Exercise passage:
▬▬▬▬▬▬▬▬▬▬

Let’s start with what’s broken. Clinton’s speech was a classic example of the historic and failed US approach. Almost every sentence was crafted to convey absolute evenhandedness. Every ounce of praise or pressure on one side was carefully balanced by an equal weight on the other. To someone unfamiliar with the conflict, it would be impossible to detect which side the US favors. Such neutrality is both deliberate and axiomatic: it is a pillar of US Middle East diplomacy regardless of party, but even more so than usual under the current administration.
Another pillar of the current US approach is that it is overwhelmingly local. There were brief mentions of the Arab states and Iran, but by and large the Israeli-Palestinian problem is treated as just that: a problem between two parties that radiates outwards.
Both of these pillars represent fundamental misunderstandings of the conflict. The conflict is not symmetrical or local; it is asymmetrical and regional.
Declared US policy is built on the premise that both sides want peace and are equally held back by shortsighted leadership. International opinion and the private views of many diplomats are even less kind to Israel and see evenhandedness as a fig leaf for Israeli obstinacy.
The reality is that the conflict is asymmetrical, but in the other direction: Israelis, both people and polity, are much more ready for the two-state solution than is the Arab world. This can be seen by the long, tough road Israelis have taken over the past two decades, compared to where the Arab world is today.

▬▬▬▬▬▬▬▬▬▬

Minified JSON responses:
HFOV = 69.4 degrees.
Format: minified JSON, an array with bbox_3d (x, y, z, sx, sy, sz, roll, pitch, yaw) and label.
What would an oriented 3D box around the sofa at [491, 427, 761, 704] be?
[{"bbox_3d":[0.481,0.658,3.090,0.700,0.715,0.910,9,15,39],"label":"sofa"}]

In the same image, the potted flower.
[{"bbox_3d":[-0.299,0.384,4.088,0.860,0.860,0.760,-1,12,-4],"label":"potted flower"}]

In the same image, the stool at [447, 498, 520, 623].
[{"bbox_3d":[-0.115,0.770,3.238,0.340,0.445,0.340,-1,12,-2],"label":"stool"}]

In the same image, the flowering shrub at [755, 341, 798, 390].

▬▬▬▬▬▬▬▬▬▬

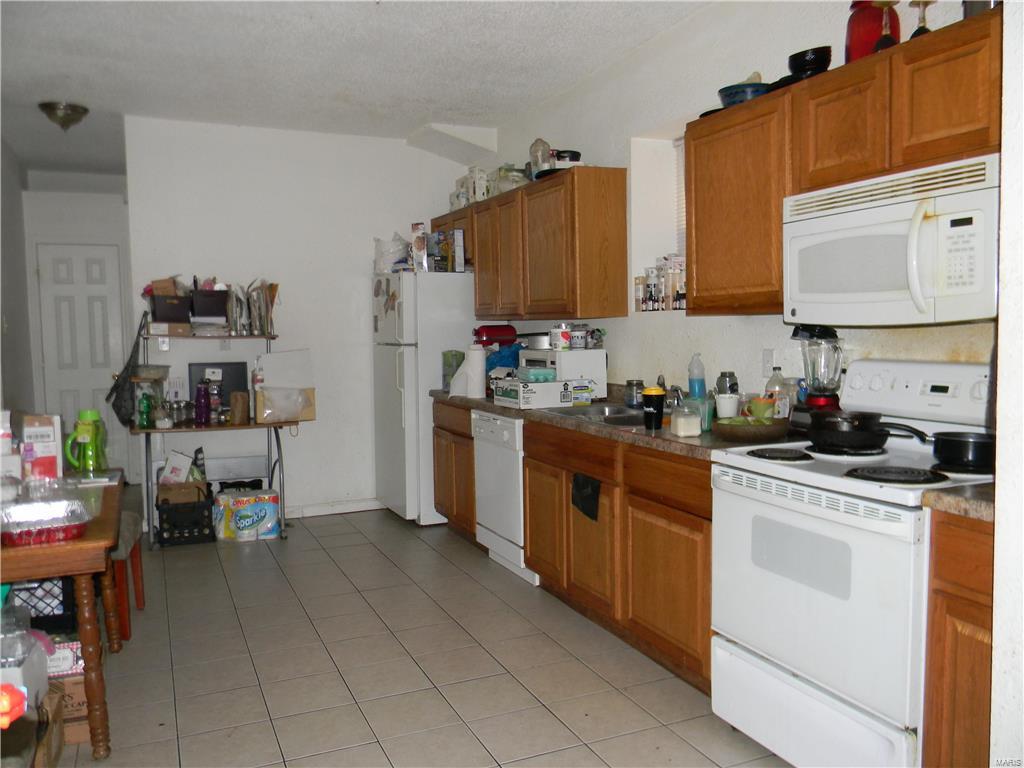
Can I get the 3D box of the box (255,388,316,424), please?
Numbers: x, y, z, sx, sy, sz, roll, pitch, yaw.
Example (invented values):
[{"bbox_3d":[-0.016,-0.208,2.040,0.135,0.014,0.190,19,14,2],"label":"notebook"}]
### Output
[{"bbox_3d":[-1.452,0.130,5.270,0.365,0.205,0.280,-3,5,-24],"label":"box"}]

▬▬▬▬▬▬▬▬▬▬

Instructions:
1: Answer these questions from the passage on US Middle East diplomacy:
(a) What was almost every sentence of Clinton's speech crafted to convey?
(b) Besides the Arab states, what received a brief mention in the speech?
(c) Which side does the passage say is much more ready for the two-state solution?
2: Write the next few sentences of the passage on US Middle East diplomacy, picking up after its final sentence.
The records have no connection to the passage on US Middle East diplomacy.

Task answers:
1:
(a) Absolute evenhandedness.
(b) Iran.
(c) The Israelis, both people and polity, rather than the Arab world.

2:
Twenty years ago, the number of non-Arab Israeli parliamentarians who openly favored a Palestinian state could be counted on the fingers of one hand, if that. To be for the two-state solution then would isolate an Israeli politician on the far left of Israeli politics. Before the 1993 Oslo accords, it was illegal for an Israeli to speak to the PLO.
Today, almost the entire political spectrum is squeezed into what was once the far left corner. “Right-wing” Prime Minister Binyamin Netanyahu stands leftward of former Labor premier Golda Meir. The handful of politicians who would dare openly oppose the two-state solution today are as isolated on the right as the pro-state camp on the left was just a short time ago.
What has happened in the meantime on the Palestinian side? True, open calls for Israel’s destruction that were de rigueur before 1967 are now limited to the Hamas-Hizballah camp, as large as it is. But almost no Palestinian leader can openly admit the most basic tenets underlying a two-state solution: that there is a Jewish people; that Jewish temples stood under independent Jewish sovereignty for centuries; and that Jewish moral, legal, and historic rights to sovereignty are not inferior to those of Palestinians.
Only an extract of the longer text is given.